- Exercise description
The data below is to be repeated in full, exactly as shown.

(Collected data entries)
* * *

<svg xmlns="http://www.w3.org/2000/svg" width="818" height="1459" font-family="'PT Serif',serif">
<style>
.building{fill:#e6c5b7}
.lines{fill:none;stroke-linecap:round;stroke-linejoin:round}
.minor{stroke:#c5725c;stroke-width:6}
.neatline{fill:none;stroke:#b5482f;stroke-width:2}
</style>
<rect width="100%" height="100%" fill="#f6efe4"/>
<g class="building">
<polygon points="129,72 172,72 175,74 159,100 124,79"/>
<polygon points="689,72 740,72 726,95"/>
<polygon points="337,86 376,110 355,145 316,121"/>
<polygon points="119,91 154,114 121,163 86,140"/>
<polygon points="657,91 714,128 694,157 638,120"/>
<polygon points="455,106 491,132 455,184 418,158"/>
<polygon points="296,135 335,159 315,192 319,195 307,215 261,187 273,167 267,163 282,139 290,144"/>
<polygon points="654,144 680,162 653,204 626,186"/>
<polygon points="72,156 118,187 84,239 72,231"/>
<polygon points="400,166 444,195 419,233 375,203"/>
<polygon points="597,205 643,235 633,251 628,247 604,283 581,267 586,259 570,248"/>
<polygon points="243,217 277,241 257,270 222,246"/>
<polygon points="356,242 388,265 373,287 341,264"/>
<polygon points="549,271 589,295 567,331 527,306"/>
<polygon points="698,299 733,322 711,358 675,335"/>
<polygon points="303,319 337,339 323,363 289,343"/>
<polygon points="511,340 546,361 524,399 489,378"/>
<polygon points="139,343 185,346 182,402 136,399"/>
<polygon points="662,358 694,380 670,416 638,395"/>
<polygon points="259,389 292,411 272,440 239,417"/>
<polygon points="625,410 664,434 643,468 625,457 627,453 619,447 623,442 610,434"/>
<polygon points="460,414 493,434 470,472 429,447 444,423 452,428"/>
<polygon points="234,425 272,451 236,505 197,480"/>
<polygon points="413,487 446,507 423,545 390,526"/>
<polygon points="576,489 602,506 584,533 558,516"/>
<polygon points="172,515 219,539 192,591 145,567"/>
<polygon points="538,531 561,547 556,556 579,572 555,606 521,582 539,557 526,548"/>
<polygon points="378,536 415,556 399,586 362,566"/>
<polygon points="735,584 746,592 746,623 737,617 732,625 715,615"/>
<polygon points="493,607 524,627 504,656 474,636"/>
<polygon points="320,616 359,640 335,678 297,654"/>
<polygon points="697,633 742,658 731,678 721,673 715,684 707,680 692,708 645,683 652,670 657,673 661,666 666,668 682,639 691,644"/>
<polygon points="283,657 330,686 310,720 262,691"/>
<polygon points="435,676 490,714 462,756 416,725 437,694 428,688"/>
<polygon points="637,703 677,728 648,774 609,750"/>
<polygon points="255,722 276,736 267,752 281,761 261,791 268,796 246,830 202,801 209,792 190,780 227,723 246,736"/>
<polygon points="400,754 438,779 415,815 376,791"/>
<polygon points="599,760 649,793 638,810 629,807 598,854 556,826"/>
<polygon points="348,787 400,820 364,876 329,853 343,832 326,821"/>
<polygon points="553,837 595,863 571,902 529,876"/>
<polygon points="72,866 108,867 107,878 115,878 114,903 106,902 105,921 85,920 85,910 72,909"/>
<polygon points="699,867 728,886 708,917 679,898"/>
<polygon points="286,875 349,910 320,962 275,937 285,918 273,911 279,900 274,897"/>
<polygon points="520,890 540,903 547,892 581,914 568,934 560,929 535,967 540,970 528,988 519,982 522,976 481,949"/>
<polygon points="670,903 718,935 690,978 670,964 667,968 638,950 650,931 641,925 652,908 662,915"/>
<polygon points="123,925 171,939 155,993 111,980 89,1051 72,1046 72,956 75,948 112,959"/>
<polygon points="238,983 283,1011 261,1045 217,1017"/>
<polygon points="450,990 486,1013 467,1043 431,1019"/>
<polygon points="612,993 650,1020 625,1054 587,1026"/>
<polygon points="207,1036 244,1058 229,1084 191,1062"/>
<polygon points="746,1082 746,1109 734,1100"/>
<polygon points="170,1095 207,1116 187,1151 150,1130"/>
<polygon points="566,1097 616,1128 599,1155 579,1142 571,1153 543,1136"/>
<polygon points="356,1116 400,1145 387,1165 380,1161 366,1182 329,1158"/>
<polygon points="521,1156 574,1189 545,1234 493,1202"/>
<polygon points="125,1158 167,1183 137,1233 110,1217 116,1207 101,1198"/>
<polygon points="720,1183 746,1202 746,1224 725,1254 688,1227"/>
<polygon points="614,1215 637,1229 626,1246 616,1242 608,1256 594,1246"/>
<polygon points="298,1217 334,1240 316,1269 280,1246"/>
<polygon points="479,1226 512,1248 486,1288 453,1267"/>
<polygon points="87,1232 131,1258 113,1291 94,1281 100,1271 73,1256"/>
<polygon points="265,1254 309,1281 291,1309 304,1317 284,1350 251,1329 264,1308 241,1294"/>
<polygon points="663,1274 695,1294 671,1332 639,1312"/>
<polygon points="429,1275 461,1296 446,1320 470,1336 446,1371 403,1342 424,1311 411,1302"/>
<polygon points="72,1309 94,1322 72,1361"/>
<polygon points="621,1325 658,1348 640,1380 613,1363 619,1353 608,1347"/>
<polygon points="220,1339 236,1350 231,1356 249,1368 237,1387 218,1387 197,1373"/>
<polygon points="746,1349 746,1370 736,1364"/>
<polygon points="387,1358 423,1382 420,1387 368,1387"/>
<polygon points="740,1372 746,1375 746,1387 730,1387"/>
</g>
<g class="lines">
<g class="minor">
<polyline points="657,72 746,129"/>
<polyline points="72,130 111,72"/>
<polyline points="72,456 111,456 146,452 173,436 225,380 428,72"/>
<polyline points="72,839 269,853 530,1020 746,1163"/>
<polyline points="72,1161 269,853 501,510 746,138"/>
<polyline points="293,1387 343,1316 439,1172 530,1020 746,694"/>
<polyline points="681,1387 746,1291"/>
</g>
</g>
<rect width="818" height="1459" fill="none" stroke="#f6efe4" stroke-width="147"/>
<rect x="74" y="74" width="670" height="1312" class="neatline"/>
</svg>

* * *

- Your solution
<svg xmlns="http://www.w3.org/2000/svg" width="818" height="1459" font-family="'PT Serif',serif">
<style>
.building{fill:#e6c5b7}
.lines{fill:none;stroke-linecap:round;stroke-linejoin:round}
.minor{stroke:#c5725c;stroke-width:6}
.neatline{fill:none;stroke:#b5482f;stroke-width:2}
</style>
<rect width="100%" height="100%" fill="#f6efe4"/>
<g class="building">
<polygon points="129,72 172,72 175,74 159,100 124,79"/>
<polygon points="689,72 740,72 726,95"/>
<polygon points="337,86 376,110 355,145 316,121"/>
<polygon points="119,91 154,114 121,163 86,140"/>
<polygon points="657,91 714,128 694,157 638,120"/>
<polygon points="455,106 491,132 455,184 418,158"/>
<polygon points="296,135 335,159 315,192 319,195 307,215 261,187 273,167 267,163 282,139 290,144"/>
<polygon points="654,144 680,162 653,204 626,186"/>
<polygon points="72,156 118,187 84,239 72,231"/>
<polygon points="400,166 444,195 419,233 375,203"/>
<polygon points="597,205 643,235 633,251 628,247 604,283 581,267 586,259 570,248"/>
<polygon points="243,217 277,241 257,270 222,246"/>
<polygon points="356,242 388,265 373,287 341,264"/>
<polygon points="549,271 589,295 567,331 527,306"/>
<polygon points="698,299 733,322 711,358 675,335"/>
<polygon points="303,319 337,339 323,363 289,343"/>
<polygon points="511,340 546,361 524,399 489,378"/>
<polygon points="139,343 185,346 182,402 136,399"/>
<polygon points="662,358 694,380 670,416 638,395"/>
<polygon points="259,389 292,411 272,440 239,417"/>
<polygon points="625,410 664,434 643,468 625,457 627,453 619,447 623,442 610,434"/>
<polygon points="460,414 493,434 470,472 429,447 444,423 452,428"/>
<polygon points="234,425 272,451 236,505 197,480"/>
<polygon points="413,487 446,507 423,545 390,526"/>
<polygon points="576,489 602,506 584,533 558,516"/>
<polygon points="172,515 219,539 192,591 145,567"/>
<polygon points="538,531 561,547 556,556 579,572 555,606 521,582 539,557 526,548"/>
<polygon points="378,536 415,556 399,586 362,566"/>
<polygon points="735,584 746,592 746,623 737,617 732,625 715,615"/>
<polygon points="493,607 524,627 504,656 474,636"/>
<polygon points="320,616 359,640 335,678 297,654"/>
<polygon points="697,633 742,658 731,678 721,673 715,684 707,680 692,708 645,683 652,670 657,673 661,666 666,668 682,639 691,644"/>
<polygon points="283,657 330,686 310,720 262,691"/>
<polygon points="435,676 490,714 462,756 416,725 437,694 428,688"/>
<polygon points="637,703 677,728 648,774 609,750"/>
<polygon points="255,722 276,736 267,752 281,761 261,791 268,796 246,830 202,801 209,792 190,780 227,723 246,736"/>
<polygon points="400,754 438,779 415,815 376,791"/>
<polygon points="599,760 649,793 638,810 629,807 598,854 556,826"/>
<polygon points="348,787 400,820 364,876 329,853 343,832 326,821"/>
<polygon points="553,837 595,863 571,902 529,876"/>
<polygon points="72,866 108,867 107,878 115,878 114,903 106,902 105,921 85,920 85,910 72,909"/>
<polygon points="699,867 728,886 708,917 679,898"/>
<polygon points="286,875 349,910 320,962 275,937 285,918 273,911 279,900 274,897"/>
<polygon points="520,890 540,903 547,892 581,914 568,934 560,929 535,967 540,970 528,988 519,982 522,976 481,949"/>
<polygon points="670,903 718,935 690,978 670,964 667,968 638,950 650,931 641,925 652,908 662,915"/>
<polygon points="123,925 171,939 155,993 111,980 89,1051 72,1046 72,956 75,948 112,959"/>
<polygon points="238,983 283,1011 261,1045 217,1017"/>
<polygon points="450,990 486,1013 467,1043 431,1019"/>
<polygon points="612,993 650,1020 625,1054 587,1026"/>
<polygon points="207,1036 244,1058 229,1084 191,1062"/>
<polygon points="746,1082 746,1109 734,1100"/>
<polygon points="170,1095 207,1116 187,1151 150,1130"/>
<polygon points="566,1097 616,1128 599,1155 579,1142 571,1153 543,1136"/>
<polygon points="356,1116 400,1145 387,1165 380,1161 366,1182 329,1158"/>
<polygon points="521,1156 574,1189 545,1234 493,1202"/>
<polygon points="125,1158 167,1183 137,1233 110,1217 116,1207 101,1198"/>
<polygon points="720,1183 746,1202 746,1224 725,1254 688,1227"/>
<polygon points="614,1215 637,1229 626,1246 616,1242 608,1256 594,1246"/>
<polygon points="298,1217 334,1240 316,1269 280,1246"/>
<polygon points="479,1226 512,1248 486,1288 453,1267"/>
<polygon points="87,1232 131,1258 113,1291 94,1281 100,1271 73,1256"/>
<polygon points="265,1254 309,1281 291,1309 304,1317 284,1350 251,1329 264,1308 241,1294"/>
<polygon points="663,1274 695,1294 671,1332 639,1312"/>
<polygon points="429,1275 461,1296 446,1320 470,1336 446,1371 403,1342 424,1311 411,1302"/>
<polygon points="72,1309 94,1322 72,1361"/>
<polygon points="621,1325 658,1348 640,1380 613,1363 619,1353 608,1347"/>
<polygon points="220,1339 236,1350 231,1356 249,1368 237,1387 218,1387 197,1373"/>
<polygon points="746,1349 746,1370 736,1364"/>
<polygon points="387,1358 423,1382 420,1387 368,1387"/>
<polygon points="740,1372 746,1375 746,1387 730,1387"/>
</g>
<g class="lines">
<g class="minor">
<polyline points="657,72 746,129"/>
<polyline points="72,130 111,72"/>
<polyline points="72,456 111,456 146,452 173,436 225,380 428,72"/>
<polyline points="72,839 269,853 530,1020 746,1163"/>
<polyline points="72,1161 269,853 501,510 746,138"/>
<polyline points="293,1387 343,1316 439,1172 530,1020 746,694"/>
<polyline points="681,1387 746,1291"/>
</g>
</g>
<rect width="818" height="1459" fill="none" stroke="#f6efe4" stroke-width="147"/>
<rect x="74" y="74" width="670" height="1312" class="neatline"/>
</svg>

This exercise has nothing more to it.